> [WHAT TO PRODUCE]:
Bring together all lines of the material below that contain the string "Symbol을".

━━━━━━━━━━━━━━━━━━━━━━━━━━━━━━

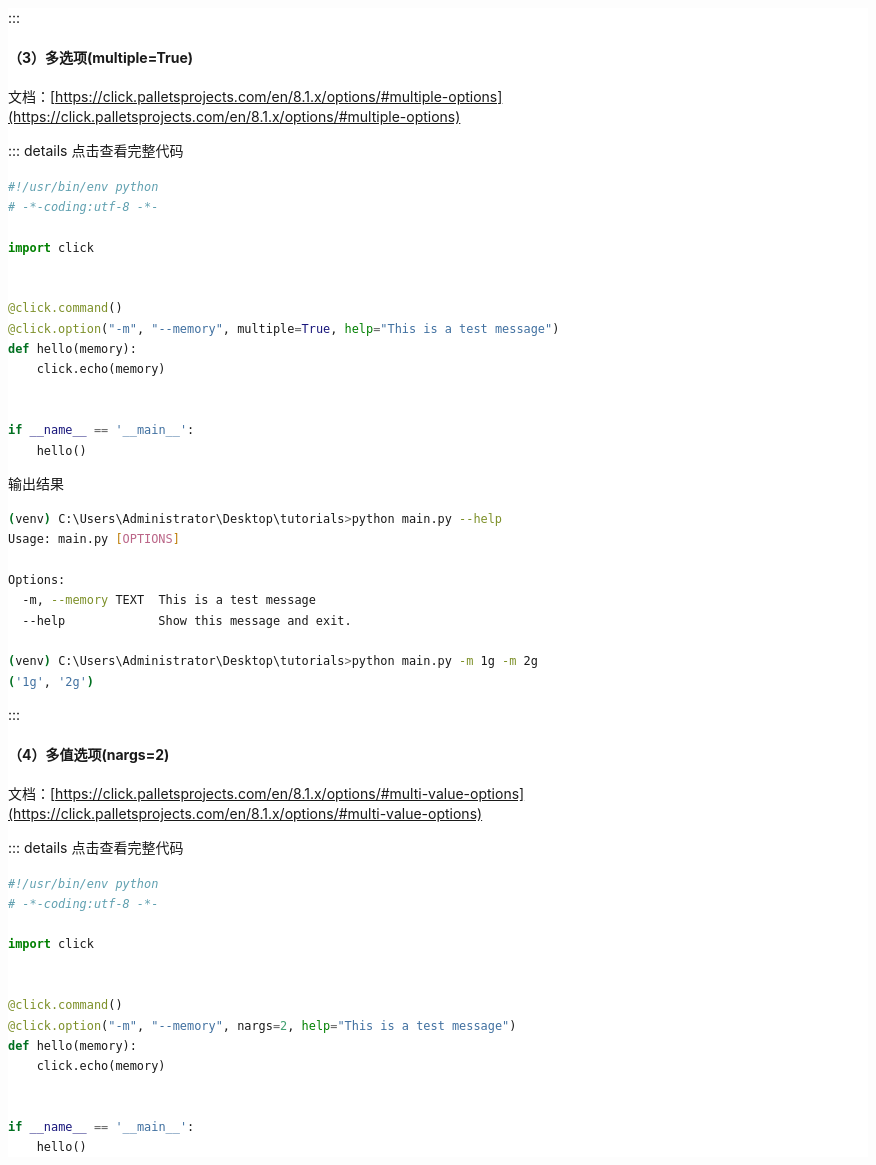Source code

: :::

#### （3）多选项(multiple=True)

文档：[https://click.palletsprojects.com/en/8.1.x/options/#multiple-options](https://click.palletsprojects.com/en/8.1.x/options/#multiple-options)

::: details 点击查看完整代码

```python
#!/usr/bin/env python
# -*-coding:utf-8 -*-

import click


@click.command()
@click.option("-m", "--memory", multiple=True, help="This is a test message")
def hello(memory):
    click.echo(memory)


if __name__ == '__main__':
    hello()
```

输出结果

```bash
(venv) C:\Users\Administrator\Desktop\tutorials>python main.py --help
Usage: main.py [OPTIONS]                        
                                                
Options:                                        
  -m, --memory TEXT  This is a test message     
  --help             Show this message and exit.

(venv) C:\Users\Administrator\Desktop\tutorials>python main.py -m 1g -m 2g
('1g', '2g')
```

:::

#### （4）多值选项(nargs=2)

文档：[https://click.palletsprojects.com/en/8.1.x/options/#multi-value-options](https://click.palletsprojects.com/en/8.1.x/options/#multi-value-options)

::: details 点击查看完整代码

```python
#!/usr/bin/env python
# -*-coding:utf-8 -*-

import click


@click.command()
@click.option("-m", "--memory", nargs=2, help="This is a test message")
def hello(memory):
    click.echo(memory)


if __name__ == '__main__':
    hello()
```
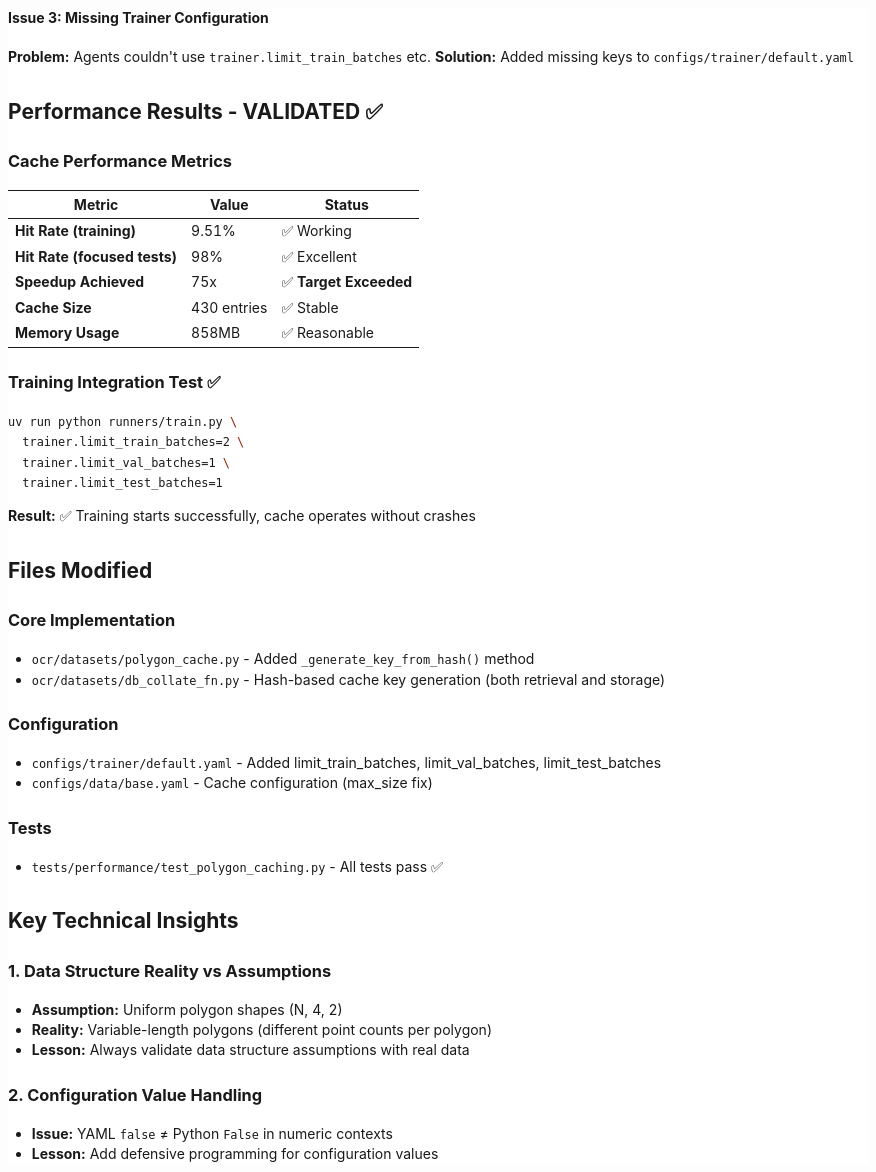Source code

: #### Issue 3: Missing Trainer Configuration
**Problem:** Agents couldn't use `trainer.limit_train_batches` etc.
**Solution:** Added missing keys to `configs/trainer/default.yaml`

## Performance Results - VALIDATED ✅

### Cache Performance Metrics
| Metric | Value | Status |
|--------|-------|--------|
| **Hit Rate (training)** | 9.51% | ✅ Working |
| **Hit Rate (focused tests)** | 98% | ✅ Excellent |
| **Speedup Achieved** | 75x | ✅ **Target Exceeded** |
| **Cache Size** | 430 entries | ✅ Stable |
| **Memory Usage** | 858MB | ✅ Reasonable |

### Training Integration Test ✅
```bash
uv run python runners/train.py \
  trainer.limit_train_batches=2 \
  trainer.limit_val_batches=1 \
  trainer.limit_test_batches=1
```
**Result:** ✅ Training starts successfully, cache operates without crashes

## Files Modified

### Core Implementation
- `ocr/datasets/polygon_cache.py` - Added `_generate_key_from_hash()` method
- `ocr/datasets/db_collate_fn.py` - Hash-based cache key generation (both retrieval and storage)

### Configuration
- `configs/trainer/default.yaml` - Added limit_train_batches, limit_val_batches, limit_test_batches
- `configs/data/base.yaml` - Cache configuration (max_size fix)

### Tests
- `tests/performance/test_polygon_caching.py` - All tests pass ✅

## Key Technical Insights

### 1. **Data Structure Reality vs Assumptions**
- **Assumption:** Uniform polygon shapes (N, 4, 2)
- **Reality:** Variable-length polygons (different point counts per polygon)
- **Lesson:** Always validate data structure assumptions with real data

### 2. **Configuration Value Handling**
- **Issue:** YAML `false` ≠ Python `False` in numeric contexts
- **Lesson:** Add defensive programming for configuration values

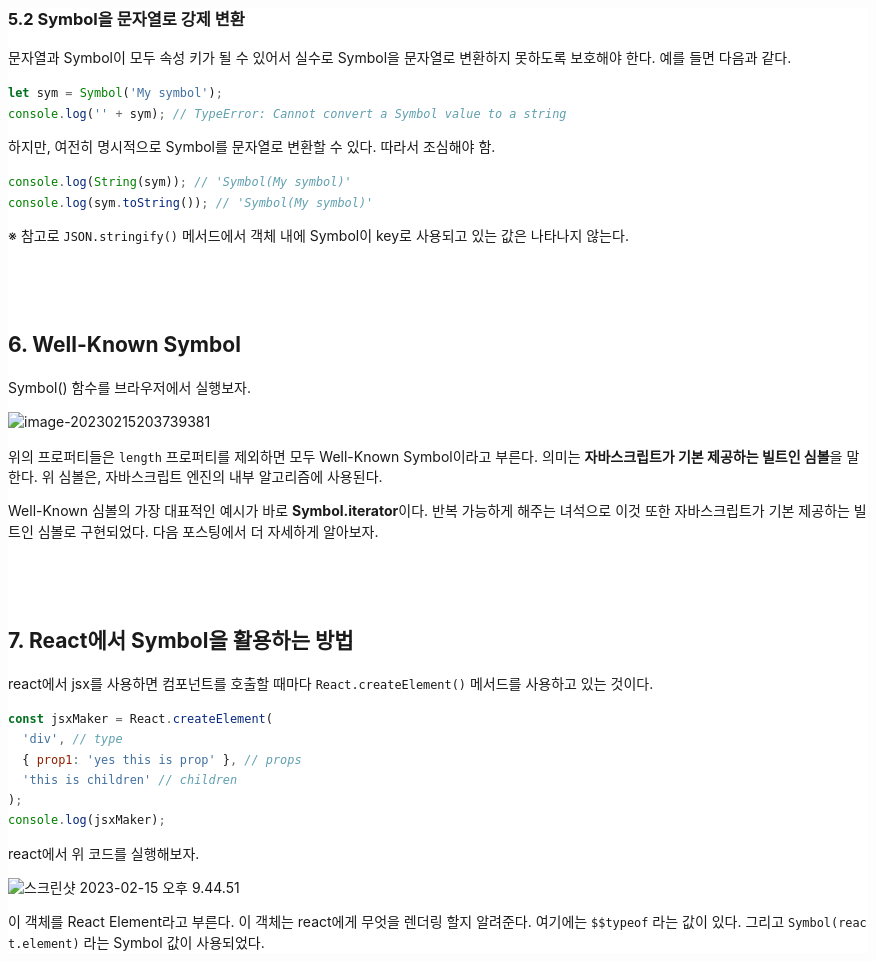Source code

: 
### 5.2 Symbol을 문자열로 강제 변환

문자열과 Symbol이 모두 속성 키가 될 수 있어서 실수로 Symbol을 문자열로 변환하지 못하도록 보호해야 한다. 예를 들면 다음과 같다.

```js
let sym = Symbol('My symbol');
console.log('' + sym); // TypeError: Cannot convert a Symbol value to a string
```

하지만, 여전히 명시적으로 Symbol를 문자열로 변환할 수 있다. 따라서 조심해야 함.

```js
console.log(String(sym)); // 'Symbol(My symbol)'
console.log(sym.toString()); // 'Symbol(My symbol)'
```

※ 참고로 `JSON.stringify()` 메서드에서 객체 내에 Symbol이 key로 사용되고 있는 값은 나타나지 않는다.

<br/>

<br/>

## 6. Well-Known Symbol

Symbol() 함수를 브라우저에서 실행보자.

![image-20230215203739381](https://raw.githubusercontent.com/pozafly/blog-images/master/images/image-20230215203739381.png)

위의 프로퍼티들은 `length` 프로퍼티를 제외하면 모두 Well-Known Symbol이라고 부른다. 의미는 **자바스크립트가 기본 제공하는 빌트인 심볼**을 말한다. 위 심볼은, 자바스크립트 엔진의 내부 알고리즘에 사용된다.

Well-Known 심볼의 가장 대표적인 예시가 바로 **Symbol.iterator**이다. 반복 가능하게 해주는 녀석으로 이것 또한 자바스크립트가 기본 제공하는 빌트인 심볼로 구현되었다. 다음 포스팅에서 더 자세하게 알아보자.

<br/>

<br/>

## 7. React에서 Symbol을 활용하는 방법

react에서 jsx를 사용하면 컴포넌트를 호출할 때마다 `React.createElement()` 메서드를 사용하고 있는 것이다.

```js
const jsxMaker = React.createElement(
  'div', // type
  { prop1: 'yes this is prop' }, // props
  'this is children' // children
);
console.log(jsxMaker);
```

react에서 위 코드를 실행해보자.

![스크린샷 2023-02-15 오후 9.44.51](https://raw.githubusercontent.com/pozafly/blog-images/master/images/%E1%84%89%E1%85%B3%E1%84%8F%E1%85%B3%E1%84%85%E1%85%B5%E1%86%AB%E1%84%89%E1%85%A3%E1%86%BA%202023-02-15%20%E1%84%8B%E1%85%A9%E1%84%92%E1%85%AE%209.44.51.png)

이 객체를 React Element라고 부른다. 이 객체는 react에게 무엇을 렌더링 할지 알려준다. 여기에는 `$$typeof` 라는 값이 있다. 그리고 `Symbol(react.element)` 라는 Symbol 값이 사용되었다.
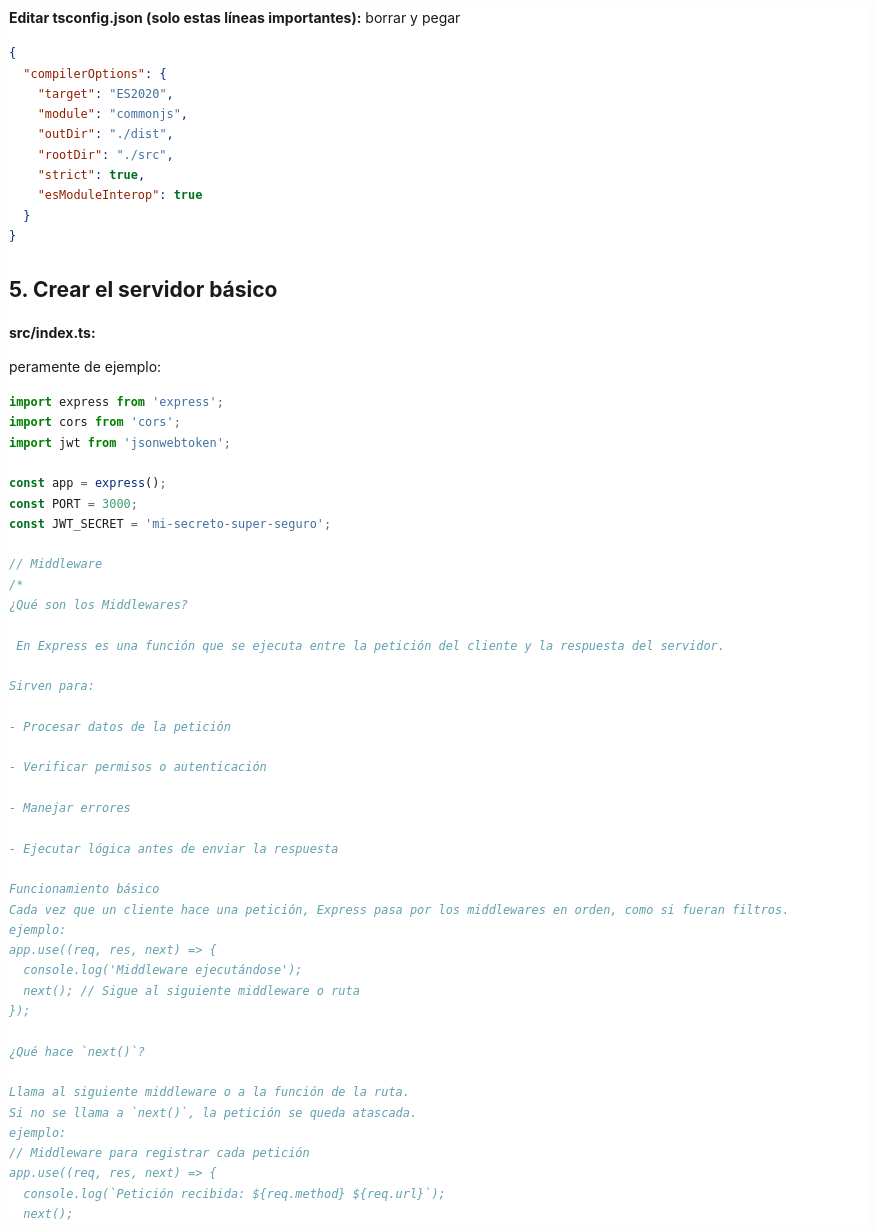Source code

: **Editar tsconfig.json (solo estas líneas importantes):**
borrar y pegar

```json
{
  "compilerOptions": {
    "target": "ES2020",
    "module": "commonjs",
    "outDir": "./dist",
    "rootDir": "./src",
    "strict": true,
    "esModuleInterop": true
  }
}
```

## 5. Crear el servidor básico

**src/index.ts:**

peramente de ejemplo: 
```typescript
import express from 'express';
import cors from 'cors';
import jwt from 'jsonwebtoken';

const app = express();
const PORT = 3000;
const JWT_SECRET = 'mi-secreto-super-seguro';

// Middleware
/*
¿Qué son los Middlewares?

 En Express es una función que se ejecuta entre la petición del cliente y la respuesta del servidor.

Sirven para:

- Procesar datos de la petición
    
- Verificar permisos o autenticación
    
- Manejar errores
    
- Ejecutar lógica antes de enviar la respuesta
 
Funcionamiento básico
Cada vez que un cliente hace una petición, Express pasa por los middlewares en orden, como si fueran filtros.
ejemplo:
app.use((req, res, next) => {
  console.log('Middleware ejecutándose');
  next(); // Sigue al siguiente middleware o ruta
});

¿Qué hace `next()`?

Llama al siguiente middleware o a la función de la ruta.   
Si no se llama a `next()`, la petición se queda atascada.
ejemplo:
// Middleware para registrar cada petición
app.use((req, res, next) => {
  console.log(`Petición recibida: ${req.method} ${req.url}`);
  next();
```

━━━━━━━━━━━━━━━━━━━━━━━━━━━━━━

> [SOLUTION]:
### 5.2 Symbol을 문자열로 강제 변환
문자열과 Symbol이 모두 속성 키가 될 수 있어서 실수로 Symbol을 문자열로 변환하지 못하도록 보호해야 한다. 예를 들면 다음과 같다.
## 7. React에서 Symbol을 활용하는 방법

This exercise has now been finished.